Julian is now reading omnivorously, kind of like a platypus, whose food (not reading) diet consists of platypus insect larvae, snails, yabbies, worms, tadpoles and other fauna and shellfish.

Platypi also occasionally eat small frogs, small fish and fish eggs. Yes, "platypi" is a valid plural of platypus, along with "platypuses." A "yabby" is a kind of Australian crayfish.

To get back to my story, like any newly literate second grader, Julian has to read the advertising gambit about the Honda Element and the Platypus over and over again to us.

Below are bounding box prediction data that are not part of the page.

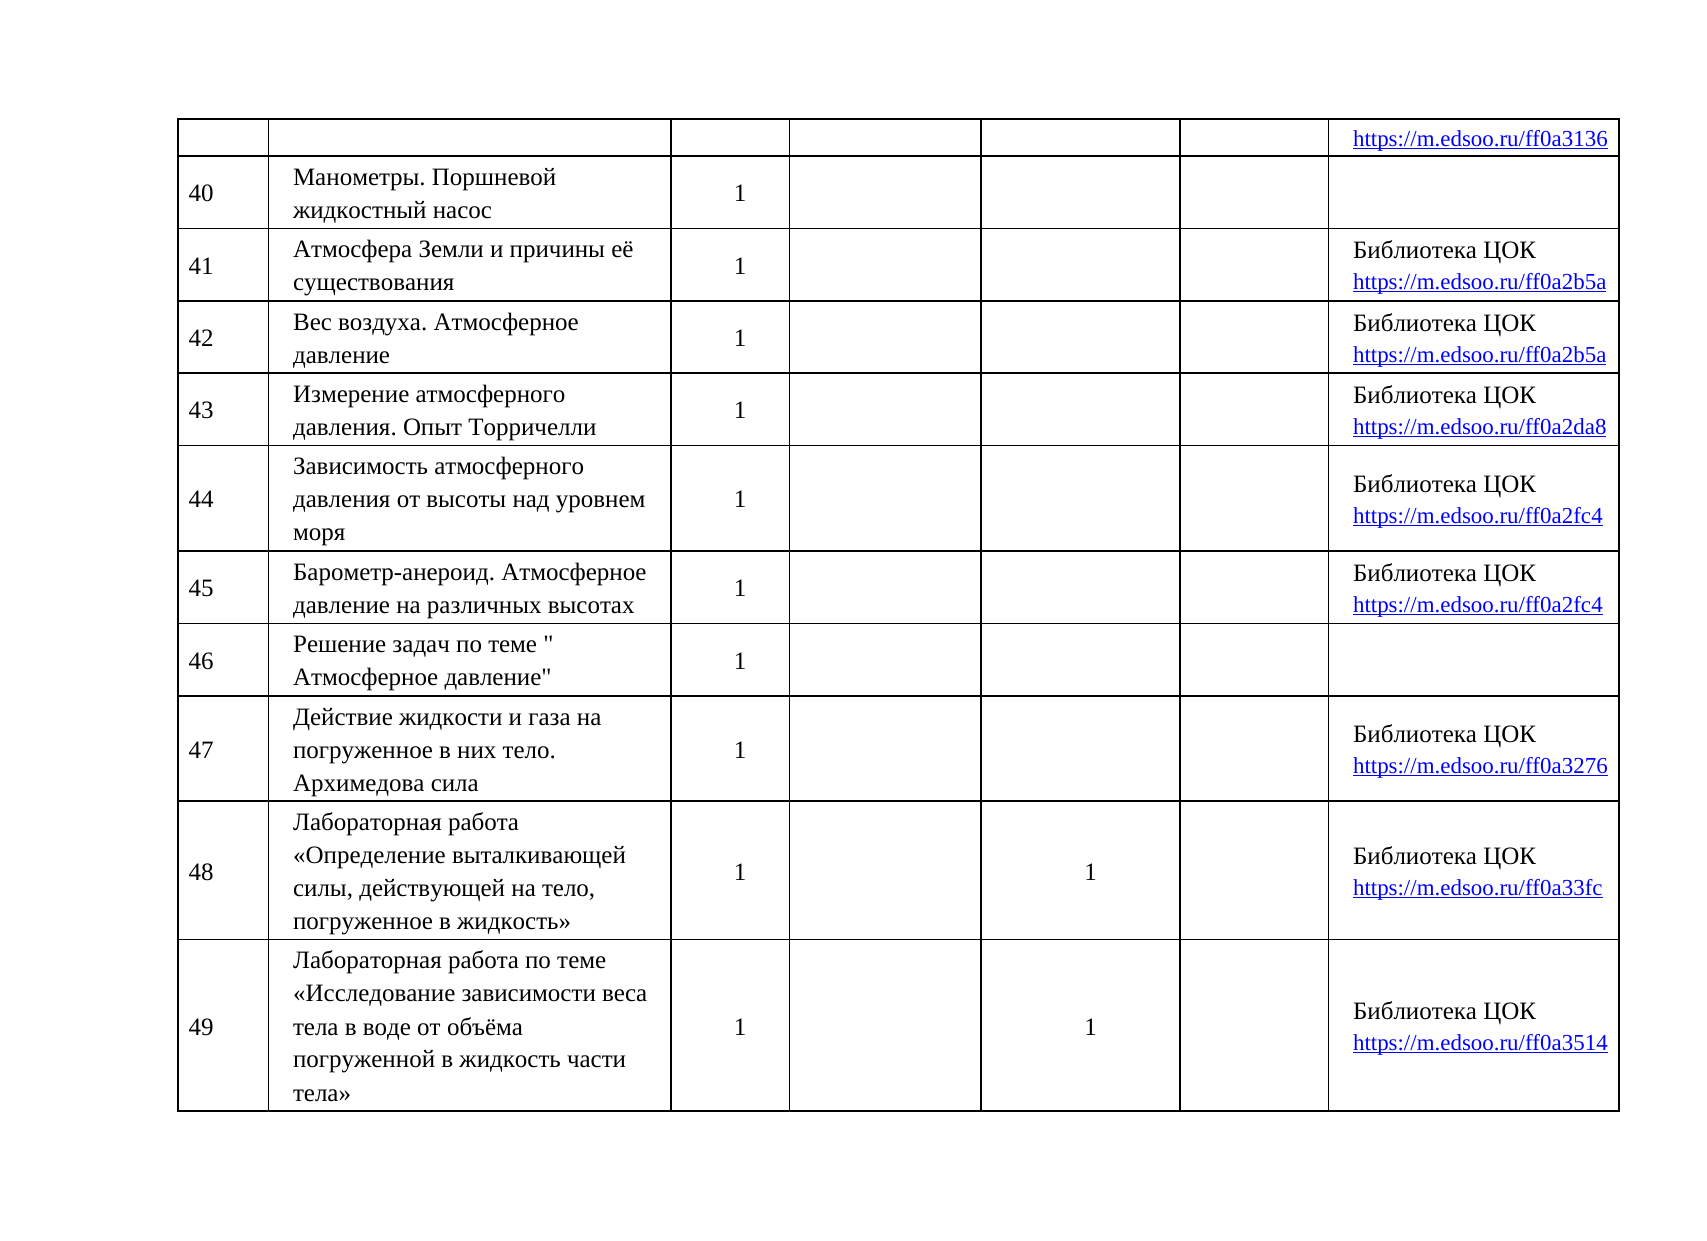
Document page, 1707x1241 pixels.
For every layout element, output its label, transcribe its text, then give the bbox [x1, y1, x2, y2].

table_cell Библиотека ЦОК https://m.edsoo.ru/ff0a2fc4 [1329, 446, 1618, 550]
table_cell 1 [672, 446, 789, 550]
table_cell [982, 697, 1179, 800]
table_cell [790, 157, 980, 227]
table_cell Манометры. Поршневой жидкостный насос [269, 157, 670, 227]
table_cell [1181, 552, 1328, 622]
table_cell [790, 552, 980, 622]
table_cell 46 [179, 624, 268, 695]
table_cell 1 [672, 229, 789, 300]
table_cell [1181, 697, 1328, 800]
table_cell [1181, 940, 1328, 1110]
table_cell [790, 624, 980, 695]
table_cell [790, 374, 980, 445]
table_cell [1329, 624, 1618, 695]
table_cell [1181, 446, 1328, 550]
table_cell Действие жидкости и газа на погруженное в них тело. Архимедова сила [269, 697, 670, 800]
table_cell 43 [179, 374, 268, 445]
table_cell [982, 302, 1179, 372]
table_cell Зависимость атмосферного давления от высоты над уровнем моря [269, 446, 670, 550]
table_cell [1181, 802, 1328, 939]
table_cell 1 [982, 940, 1179, 1110]
table_cell [982, 120, 1179, 155]
table_cell 48 [179, 802, 268, 939]
table_cell [982, 624, 1179, 695]
table_cell Библиотека ЦОК https://m.edsoo.ru/ff0a2da8 [1329, 374, 1618, 445]
table_cell [790, 940, 980, 1110]
table_cell Барометр-анероид. Атмосферное давление на различных высотах [269, 552, 670, 622]
table_cell Библиотека ЦОК https://m.edsoo.ru/ff0a3514 [1329, 940, 1618, 1110]
table_cell Библиотека ЦОК https://m.edsoo.ru/ff0a2fc4 [1329, 552, 1618, 622]
table_cell 1 [672, 697, 789, 800]
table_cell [1329, 120, 1618, 155]
table_cell [1181, 302, 1328, 372]
table_cell 40 [179, 157, 268, 227]
table_cell [1329, 157, 1618, 227]
table_cell 45 [179, 552, 268, 622]
table_cell Лабораторная работа по теме «Исследование зависимости веса тела в воде от объёма погруженной в жидкость части тела» [269, 940, 670, 1110]
table_cell [1181, 624, 1328, 695]
table_cell [790, 802, 980, 939]
table_cell [790, 697, 980, 800]
table_cell [982, 446, 1179, 550]
table_cell [790, 120, 980, 155]
table_cell 1 [672, 120, 789, 155]
table_cell 44 [179, 446, 268, 550]
table_cell Атмосфера Земли и причины её существования [269, 229, 670, 300]
table_cell [1181, 374, 1328, 445]
table_cell 1 [672, 157, 789, 227]
table_cell [982, 229, 1179, 300]
table_cell [1181, 157, 1328, 227]
table_cell Библиотека ЦОК https://m.edsoo.ru/ff0a2b5a [1329, 302, 1618, 372]
table_cell 1 [672, 624, 789, 695]
table_cell Вес воздуха. Атмосферное давление [269, 302, 670, 372]
table_cell [982, 552, 1179, 622]
table_cell Лабораторная работа «Определение выталкивающей силы, действующей на тело, погруженное в жидкость» [269, 802, 670, 939]
table_cell [982, 157, 1179, 227]
table_cell Библиотека ЦОК https://m.edsoo.ru/ff0a3276 [1329, 697, 1618, 800]
table_cell [982, 374, 1179, 445]
table_cell 1 [672, 302, 789, 372]
table_cell 49 [179, 940, 268, 1110]
table_cell 47 [179, 697, 268, 800]
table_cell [269, 120, 670, 155]
table_cell [790, 446, 980, 550]
table_cell Библиотека ЦОК https://m.edsoo.ru/ff0a2b5a [1329, 229, 1618, 300]
table_cell 39 [179, 120, 268, 155]
table_cell [1181, 229, 1328, 300]
table_cell 1 [982, 802, 1179, 939]
table_cell 1 [672, 374, 789, 445]
table_cell [790, 302, 980, 372]
table_cell 1 [672, 802, 789, 939]
table_cell 1 [672, 940, 789, 1110]
table_cell Решение задач по теме " Атмосферное давление" [269, 624, 670, 695]
table_cell [1181, 120, 1328, 155]
table_cell 41 [179, 229, 268, 300]
table_cell 42 [179, 302, 268, 372]
table_cell 1 [672, 552, 789, 622]
table_cell Библиотека ЦОК https://m.edsoo.ru/ff0a33fc [1329, 802, 1618, 939]
table_cell Измерение атмосферного давления. Опыт Торричелли [269, 374, 670, 445]
table_cell [790, 229, 980, 300]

Julian also notices that the billboard says that if we tune to a certain AM radio frequency (AM 1660 I think) we will get the answer to the Element-Platypus conundrum.

So we dutifully tune our rather powerful car radio to AM 1660 and get nothing, nada, zippo. No signal at the specified frequency.

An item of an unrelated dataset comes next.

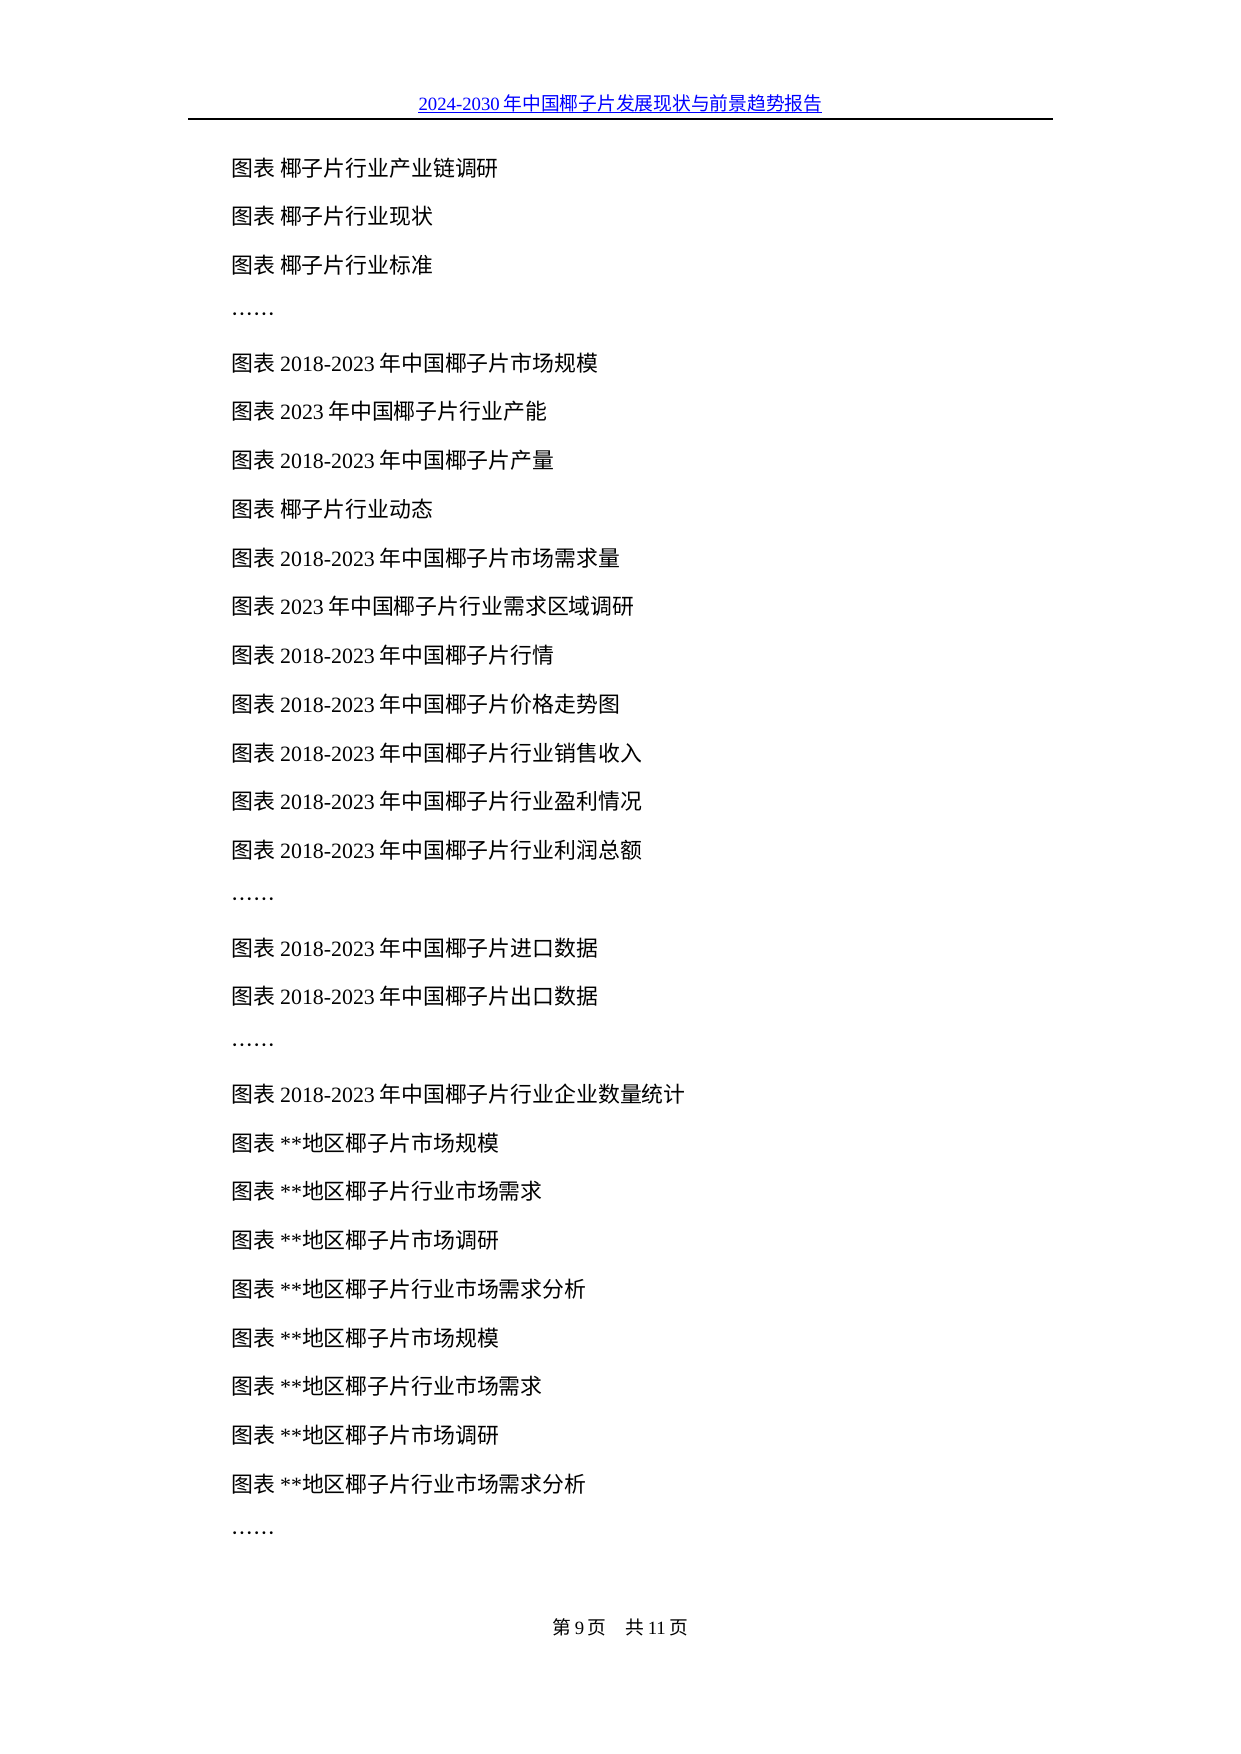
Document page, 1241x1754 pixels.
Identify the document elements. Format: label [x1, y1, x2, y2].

text [187, 150, 1053, 1548]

Julian, who likes order in life even though he knows it often doesn't exist, is upset. We are bemused: how like old-school Madison Avenue to buy an expensive ad placement that doesn't deliver to prospects. What's the point of the billboard if the "call to action" is a dud? How can this possibly compete with the efficiency to advertisers and ease of process of CPC advertising?

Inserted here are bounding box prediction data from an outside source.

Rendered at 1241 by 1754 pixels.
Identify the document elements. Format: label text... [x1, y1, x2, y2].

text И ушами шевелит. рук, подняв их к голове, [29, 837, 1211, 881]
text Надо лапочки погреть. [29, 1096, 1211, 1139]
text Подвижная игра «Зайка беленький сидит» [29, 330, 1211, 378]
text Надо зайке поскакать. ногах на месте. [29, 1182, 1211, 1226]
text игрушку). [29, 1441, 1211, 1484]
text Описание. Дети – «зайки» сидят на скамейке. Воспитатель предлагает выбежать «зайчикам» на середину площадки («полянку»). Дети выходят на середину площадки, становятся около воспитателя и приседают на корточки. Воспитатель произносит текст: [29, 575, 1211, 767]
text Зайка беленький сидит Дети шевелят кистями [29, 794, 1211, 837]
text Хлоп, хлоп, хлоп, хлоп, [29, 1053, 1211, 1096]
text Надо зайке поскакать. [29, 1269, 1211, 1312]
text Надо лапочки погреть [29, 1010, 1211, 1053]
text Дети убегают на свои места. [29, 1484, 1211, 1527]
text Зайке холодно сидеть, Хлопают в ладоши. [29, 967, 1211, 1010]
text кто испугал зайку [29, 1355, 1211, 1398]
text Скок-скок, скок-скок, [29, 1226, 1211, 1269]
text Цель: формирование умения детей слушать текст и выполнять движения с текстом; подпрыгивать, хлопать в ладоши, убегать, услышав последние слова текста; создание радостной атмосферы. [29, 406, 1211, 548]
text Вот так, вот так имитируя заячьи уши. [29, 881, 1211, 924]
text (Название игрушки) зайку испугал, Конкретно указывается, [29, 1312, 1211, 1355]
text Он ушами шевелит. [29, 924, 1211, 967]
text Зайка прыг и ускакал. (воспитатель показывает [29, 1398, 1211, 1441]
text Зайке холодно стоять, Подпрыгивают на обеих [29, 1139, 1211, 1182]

"Don't worry," I say to Julian, "I'll Google it and find out how an Element is like a platypus."

Interestingly, when I do Google Honda Element platypus, I don't find what I'm looking for at the top of the natural search results. Instead, I get a bunch of advertising trade rags boasting about how clever an ad campaign the Honda Element and platypus routine is.

Maybe it is a clever campaign if you make your living from brick-and-mortar ad commissions, or if your goal in life is to have your buddies in the ad business think you are swell. But if the goal is to both target a market and to deliver a message, then the Honda Element platypus ads should be on the endangered species list.

According to the Madison Ave accounts of the ads, the radio station is supposed to broadcast a cocktail party conversation between the Honda and the platypus.

But none of these articles tell me the actual content of the cocktail banter. To find out, I needed to visit the Element and Friends site Honda set up.

Fortunately, a CPC ad displayed by Google along side my search results directs me to the right site.

The campaign may not have been such a good idea period as a way to stop the sinking Honda Element sales from further deteriorating. But if it was to exist at all, it should have been online, and highly targeted using CPC—where a call to action can readily be pursued.

It may be a little anticlimactic, but after all this you'd probably like to know what the car and the animal do have in common.

Both the Element and the platypus are "hodgepodges": the car is "part van, part suv, part surf wagon," while the beast has the "bill of a duck and the tail of a beaver."

I can think of a few other commonalties myself: both have numbers that are on the decline, and both are peculiar looking to the point of ugliness. Well, maybe not to the parents of platypi.